- _WORK INSTRUCTIONS_: Copy exactly, from the beginning of the material below, every line up to and including the one holding "Personal use of the Internet", with the pictures left out.
[EXERCISE DATA Boundary: Start]
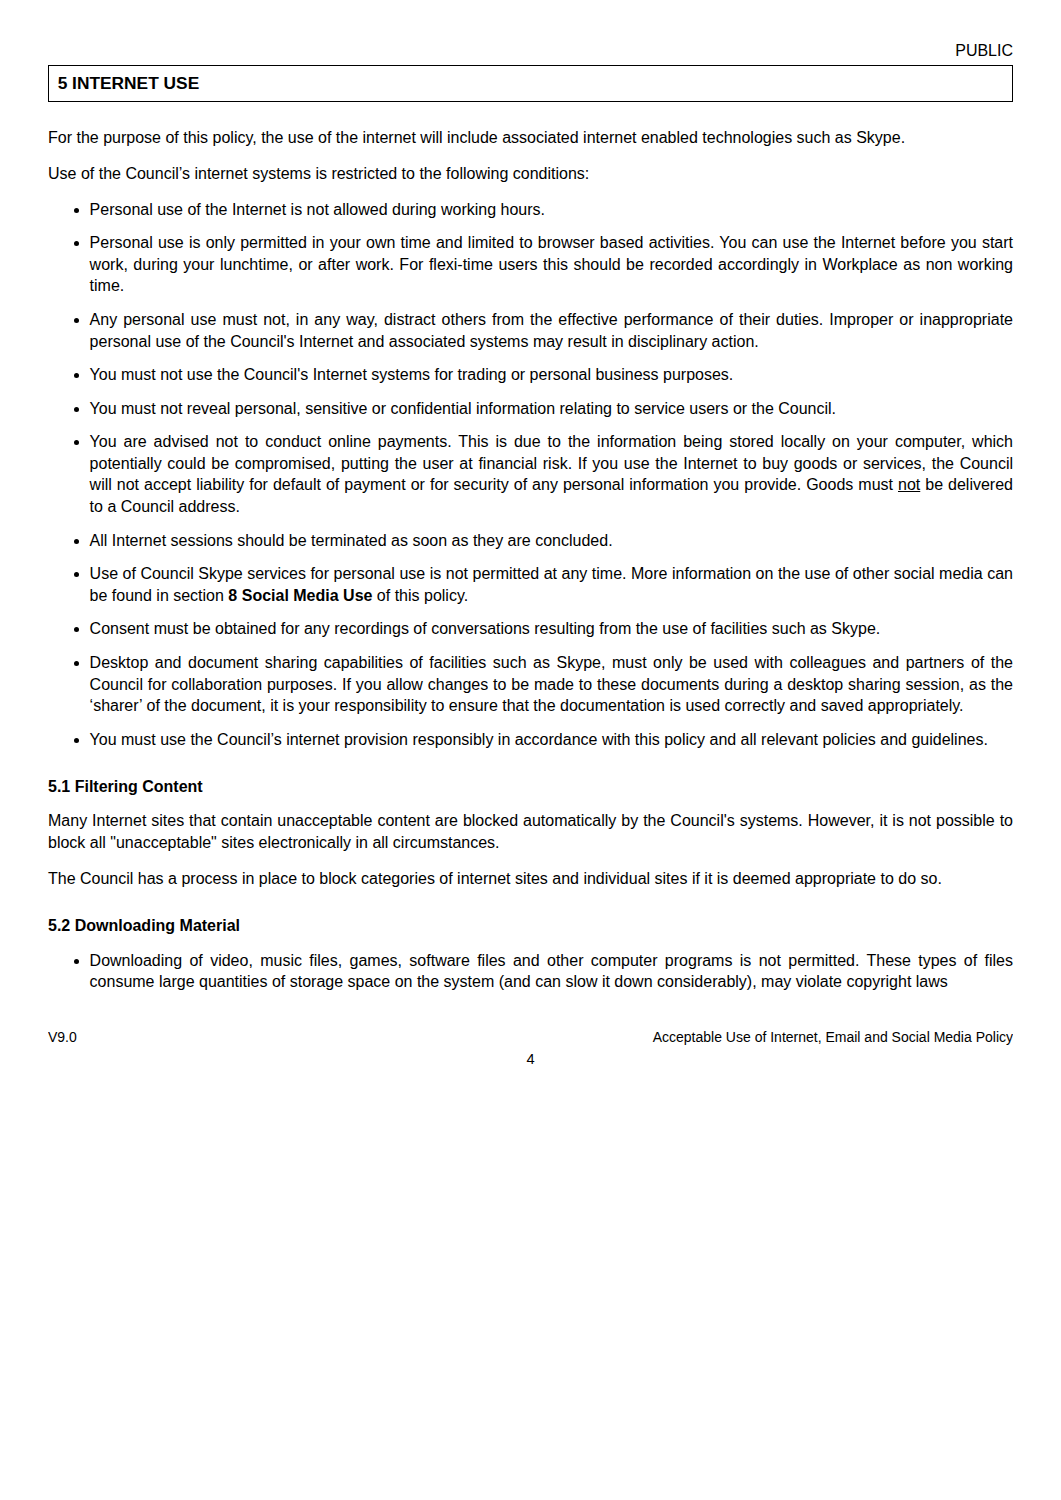PUBLIC
5 INTERNET USE
For the purpose of this policy, the use of the internet will include associated internet enabled technologies such as Skype.
Use of the Council’s internet systems is restricted to the following conditions:
Personal use of the Internet is not allowed during working hours.
Personal use is only permitted in your own time and limited to browser based activities. You can use the Internet before you start work, during your lunchtime, or after work. For flexi-time users this should be recorded accordingly in Workplace as non working time.
Any personal use must not, in any way, distract others from the effective performance of their duties. Improper or inappropriate personal use of the Council's Internet and associated systems may result in disciplinary action.
You must not use the Council's Internet systems for trading or personal business purposes.
You must not reveal personal, sensitive or confidential information relating to service users or the Council.
You are advised not to conduct online payments. This is due to the information being stored locally on your computer, which potentially could be compromised, putting the user at financial risk. If you use the Internet to buy goods or services, the Council will not accept liability for default of payment or for security of any personal information you provide. Goods must not be delivered to a Council address.
All Internet sessions should be terminated as soon as they are concluded.
Use of Council Skype services for personal use is not permitted at any time. More information on the use of other social media can be found in section 8 Social Media Use of this policy.
Consent must be obtained for any recordings of conversations resulting from the use of facilities such as Skype.
Desktop and document sharing capabilities of facilities such as Skype, must only be used with colleagues and partners of the Council for collaboration purposes. If you allow changes to be made to these documents during a desktop sharing session, as the ‘sharer’ of the document, it is your responsibility to ensure that the documentation is used correctly and saved appropriately.
You must use the Council’s internet provision responsibly in accordance with this policy and all relevant policies and guidelines.
5.1 Filtering Content
Many Internet sites that contain unacceptable content are blocked automatically by the Council's systems. However, it is not possible to block all "unacceptable" sites electronically in all circumstances.
The Council has a process in place to block categories of internet sites and individual sites if it is deemed appropriate to do so.
5.2 Downloading Material
Downloading of video, music files, games, software files and other computer programs is not permitted. These types of files consume large quantities of storage space on the system (and can slow it down considerably), may violate copyright laws
V9.0 Acceptable Use of Internet, Email and Social Media Policy
4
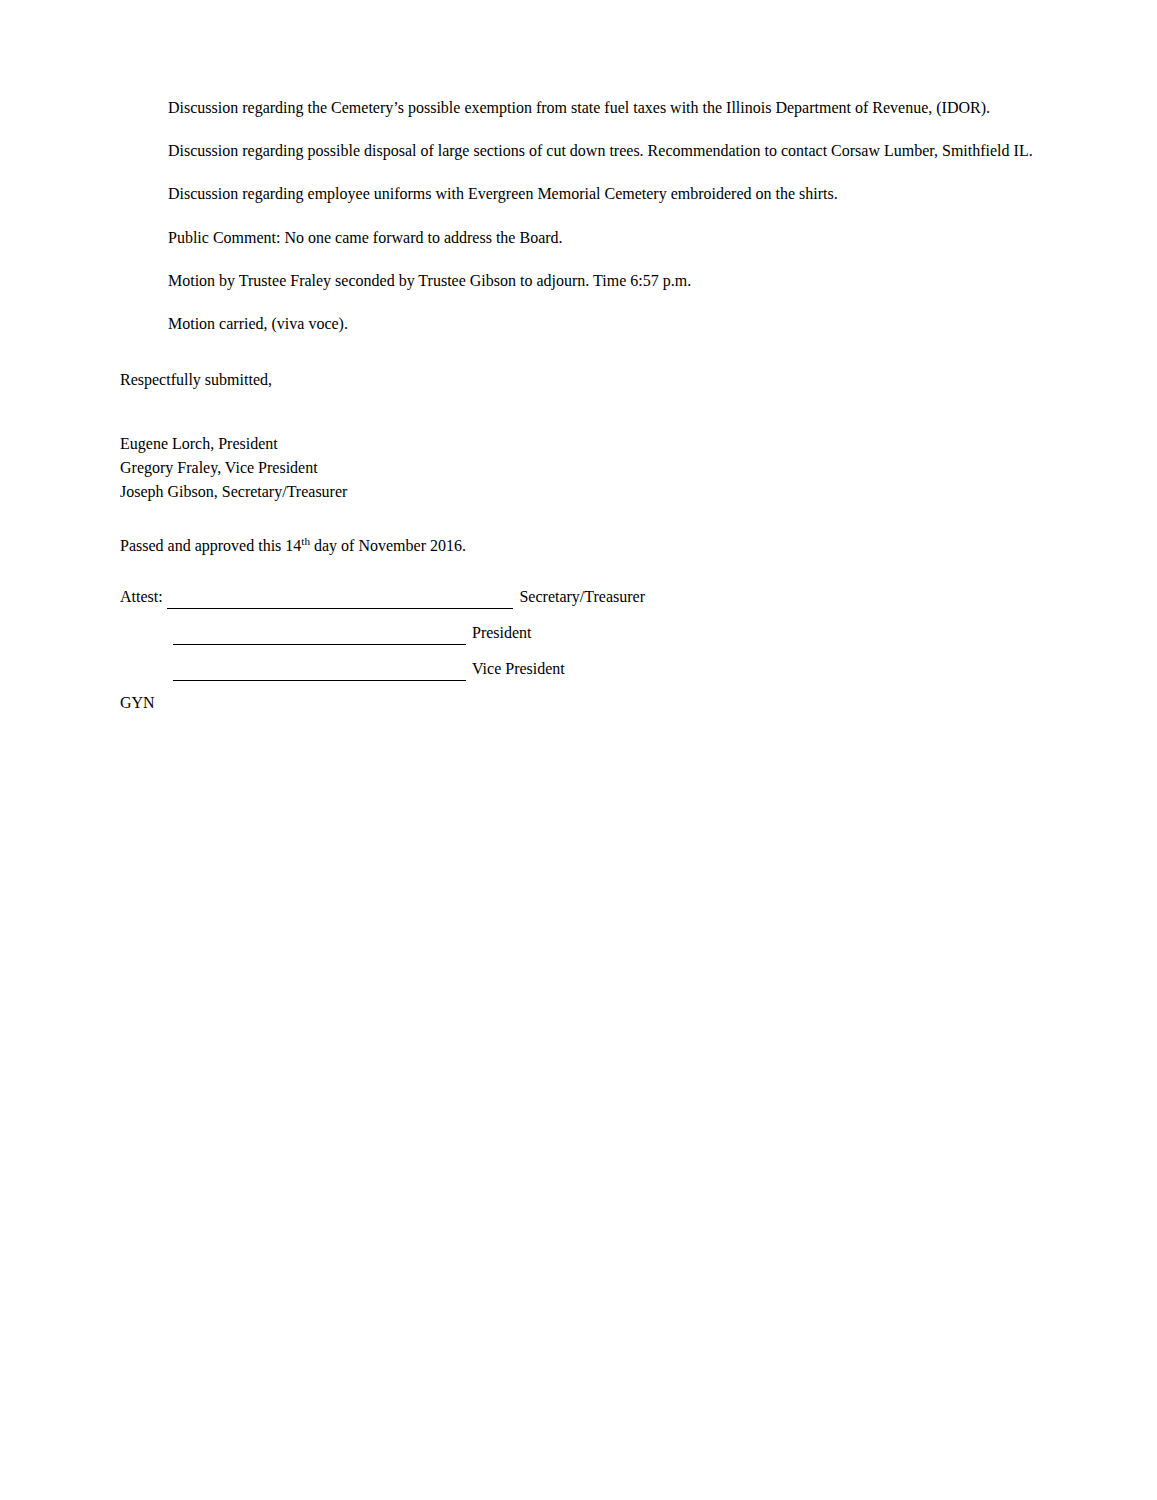Discussion regarding the Cemetery’s possible exemption from state fuel taxes with the Illinois Department of Revenue, (IDOR).
Discussion regarding possible disposal of large sections of cut down trees. Recommendation to contact Corsaw Lumber, Smithfield IL.
Discussion regarding employee uniforms with Evergreen Memorial Cemetery embroidered on the shirts.
Public Comment: No one came forward to address the Board.
Motion by Trustee Fraley seconded by Trustee Gibson to adjourn. Time 6:57 p.m.
Motion carried, (viva voce).
Respectfully submitted,
Eugene Lorch, President
Gregory Fraley, Vice President
Joseph Gibson, Secretary/Treasurer
Passed and approved this 14th day of November 2016.
Attest: Secretary/Treasurer
President
Vice President
GYN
[EXERCISE DATA Boundary: End]
- _RESPONSE AREA_:
PUBLIC
5 INTERNET USE
For the purpose of this policy, the use of the internet will include associated internet enabled technologies such as Skype.
Use of the Council’s internet systems is restricted to the following conditions:
Personal use of the Internet is not allowed during working hours.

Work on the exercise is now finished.